Another need is for consistent definitions for event time-stamps. This includes but is not limited to: arrival, time of care initiation, timing-to-testing measures, time to treatment measures, time of disposition decision for a patient, and achievement of the planned disposition destination (home, transfer, observation or admission). Organizations like the EDOSG, the EDBA, the Emergency Nurses Association (ENA), The Joint Commission and Center for Medicare and Medicaid Services (CMS) have existing time stamp definitions. However, there is marked variability in the definition and measurement of these important process metrics. Given that these measures are becoming increasing reportable, consistency within the practice of emergency medicine is essential.
2. Robust Outcomes Measures
The importance of studying operational processes from an administrative perspective is established. However, the clinical relevance of this work is often lacking. In addition, using clinical outcomes as the primary outcome measure in the ED setting is challenging. The relatively short interval of ED care makes it difficult to determine what effect ED care has had on an individual or groups overall health care course, immediately or long term. For lower acuity diseases (e.g., upper respiratory tract infection), relevant clinical outcomes may not be defined.
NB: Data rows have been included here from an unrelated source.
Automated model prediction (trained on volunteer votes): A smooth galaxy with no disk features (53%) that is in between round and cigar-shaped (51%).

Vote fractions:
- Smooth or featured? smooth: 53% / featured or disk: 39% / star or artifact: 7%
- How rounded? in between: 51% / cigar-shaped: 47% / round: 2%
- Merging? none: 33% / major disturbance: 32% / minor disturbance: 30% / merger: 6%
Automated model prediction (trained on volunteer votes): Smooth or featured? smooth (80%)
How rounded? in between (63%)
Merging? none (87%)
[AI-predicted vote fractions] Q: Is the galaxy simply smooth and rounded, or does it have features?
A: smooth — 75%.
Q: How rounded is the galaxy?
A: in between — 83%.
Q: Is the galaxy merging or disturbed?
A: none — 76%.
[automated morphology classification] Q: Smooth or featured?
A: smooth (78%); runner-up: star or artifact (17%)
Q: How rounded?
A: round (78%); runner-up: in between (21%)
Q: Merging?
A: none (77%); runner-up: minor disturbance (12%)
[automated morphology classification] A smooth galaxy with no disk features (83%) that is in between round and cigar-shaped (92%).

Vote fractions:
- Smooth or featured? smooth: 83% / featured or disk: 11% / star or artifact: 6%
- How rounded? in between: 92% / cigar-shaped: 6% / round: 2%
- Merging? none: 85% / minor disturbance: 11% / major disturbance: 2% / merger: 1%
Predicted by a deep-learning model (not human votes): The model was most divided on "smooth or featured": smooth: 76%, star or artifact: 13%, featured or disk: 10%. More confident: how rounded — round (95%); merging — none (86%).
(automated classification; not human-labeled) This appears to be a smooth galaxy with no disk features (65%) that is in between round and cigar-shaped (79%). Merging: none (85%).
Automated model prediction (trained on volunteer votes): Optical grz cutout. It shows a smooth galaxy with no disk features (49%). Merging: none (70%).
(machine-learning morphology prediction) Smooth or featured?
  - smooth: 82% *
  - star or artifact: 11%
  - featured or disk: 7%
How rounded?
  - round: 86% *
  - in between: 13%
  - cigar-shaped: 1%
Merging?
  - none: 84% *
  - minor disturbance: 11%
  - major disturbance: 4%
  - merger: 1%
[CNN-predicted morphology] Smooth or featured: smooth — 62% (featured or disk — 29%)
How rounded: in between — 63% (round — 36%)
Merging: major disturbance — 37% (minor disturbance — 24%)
In addition, clinical outcomes may not be known for a long period of time, limiting their utility to the improvement processes. This explains the use of process measures as outcomes, which are more easily measured, but their correlation with clinical outcomes may be low.20 Furthermore, process measures may not provide comprehensive information about the setting they describe. For example, ED length of stay (LOS) is a common surrogate outcome for ED operations analyses tied to quality of care and patient satisfaction. However, it is not sufficient to understand optimal resource use, process implementation or how to enhance patient outcomes.
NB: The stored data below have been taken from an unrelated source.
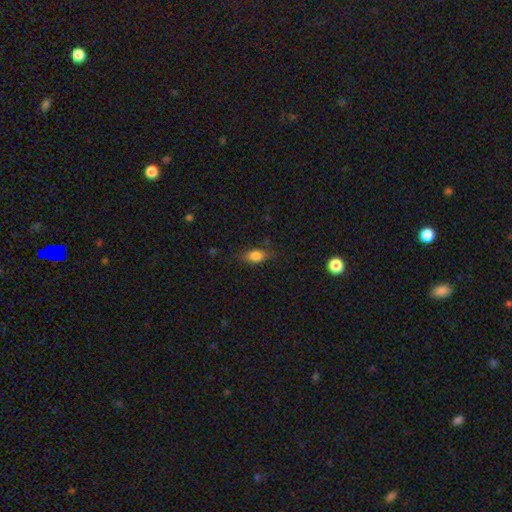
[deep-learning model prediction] Smooth or featured: smooth — 79% (featured or disk — 12%)
How rounded: in between — 80% (round — 11%)
Merging: none — 76% (minor disturbance — 18%)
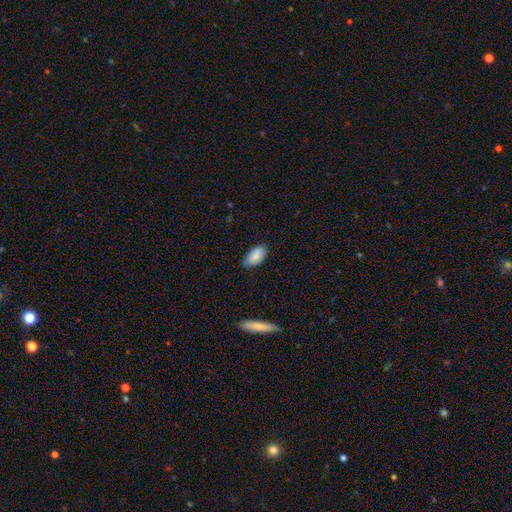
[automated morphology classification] Smooth or featured?
  - smooth: 86% *
  - featured or disk: 7%
  - star or artifact: 7%
How rounded?
  - in between: 94% *
  - round: 3%
  - cigar-shaped: 3%
Merging?
  - none: 79% *
  - minor disturbance: 17%
  - major disturbance: 3%
  - merger: 1%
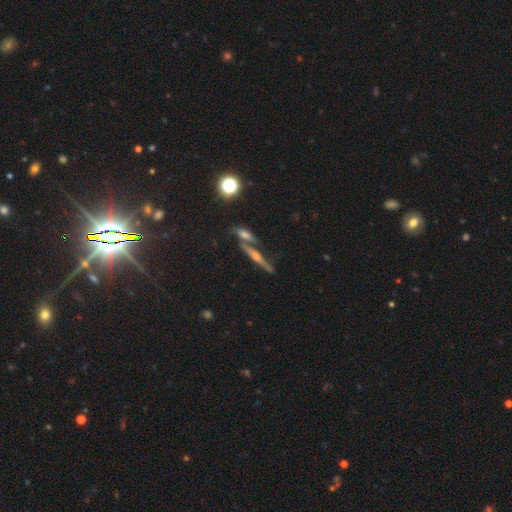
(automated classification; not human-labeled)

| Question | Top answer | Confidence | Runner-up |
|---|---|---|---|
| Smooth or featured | featured or disk | 71% | smooth (15%) |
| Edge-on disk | yes | 95% | no (5%) |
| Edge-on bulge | rounded | 88% | none (7%) |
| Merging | none | 70% | merger (17%) |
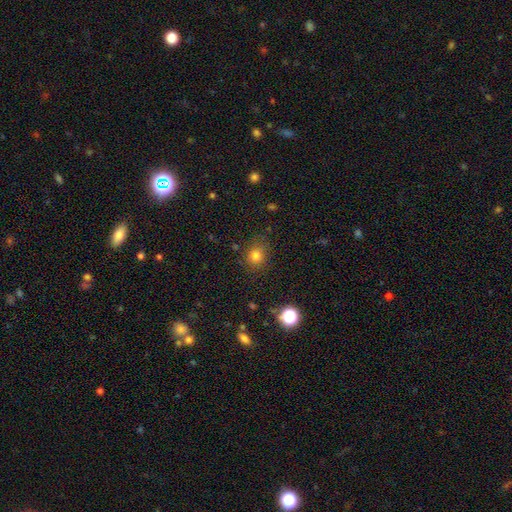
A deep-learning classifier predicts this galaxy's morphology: Smooth or featured? smooth (78%)
How rounded? round (74%)
Merging? none (82%)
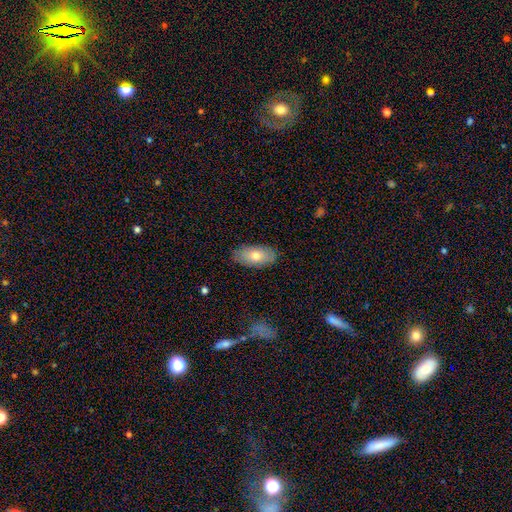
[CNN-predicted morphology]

One contributing factor is that methods for measuring clinical outcomes depend on the study goals. Whether the patients, providers, payers or hospital administrators are the focus may influence which outcome measures are most important. Outcome measures can include measures of: patient experience, short-term mortality after ED discharge, medical errors and adverse events, provider or ED diagnostic accuracy, longer-term mortality or morbidity for time-critical illnesses (including the recurrent need for unscheduled care). While a patient focus will always be a key in defining outcomes, impactful ED operations research should consider multiple stakeholder viewpoints.
3. Multi-Site Studies
A limitation of many ED operations research studies and data sets is that they are either single site/system studies or analyses of aggregated data extrapolated from limited ED samples. An example of the latter is the Hospital Compare database, maintained by CMS,21 where many hospitals have too small of a sample to create reliable performance comparisons. More granular and consistently measured data are needed to perform quality research that can inform general practice and account for variability. In the era of electronic health records, this is achievable. However, the networking of diverse information system platforms is a challenge. Real-time data reporting and cross-institutional data sharing are needed to develop databases robust enough to inform clinical care and operations improvement. Developing these systems requires both government and ED information system vendor participation.
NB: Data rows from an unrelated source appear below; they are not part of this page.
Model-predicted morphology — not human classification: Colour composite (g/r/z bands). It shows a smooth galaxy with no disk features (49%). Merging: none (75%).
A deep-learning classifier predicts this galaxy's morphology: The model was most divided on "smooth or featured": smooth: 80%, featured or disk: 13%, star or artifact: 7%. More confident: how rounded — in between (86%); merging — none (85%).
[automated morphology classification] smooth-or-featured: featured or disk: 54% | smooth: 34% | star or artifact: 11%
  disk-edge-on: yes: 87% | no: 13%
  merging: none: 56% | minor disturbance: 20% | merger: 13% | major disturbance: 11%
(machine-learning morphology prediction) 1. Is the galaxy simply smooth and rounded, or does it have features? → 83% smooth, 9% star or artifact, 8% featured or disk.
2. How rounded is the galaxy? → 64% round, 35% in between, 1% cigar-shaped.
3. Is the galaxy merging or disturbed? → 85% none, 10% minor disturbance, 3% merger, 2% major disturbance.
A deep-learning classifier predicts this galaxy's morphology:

4. The Value of Qualitative Methods
Quantitative methods are the standard for clinical research. However, qualitative methods add value by helping us understand the complex social processes driving the demand and utilization of ED services. They provide techniques to understand how the culture within an institution drives variation in ED operation, flow, the quality of care and consistency of practice. Qualitative scientific methods can help explore the social, community and organizational context of healthcare delivery that influence patient engagement, organizational performance, and quality of care delivered at the patient and population level. Given the participant complexity of healthcare, qualitative methods can direct the structure and focus of quantitative research. We recommend increased use of mixed-methods research, which combines qualitative and quantitative data to answer research questions. Within emergency care, mixed methods research has been used to improve the care of patients with ST elevation myocardial infarction (STEMI).22 Further use to elucidate the human behavioral, cultural and social forces driving care efficiency, inefficiency and degree of deviation from best practice is an option.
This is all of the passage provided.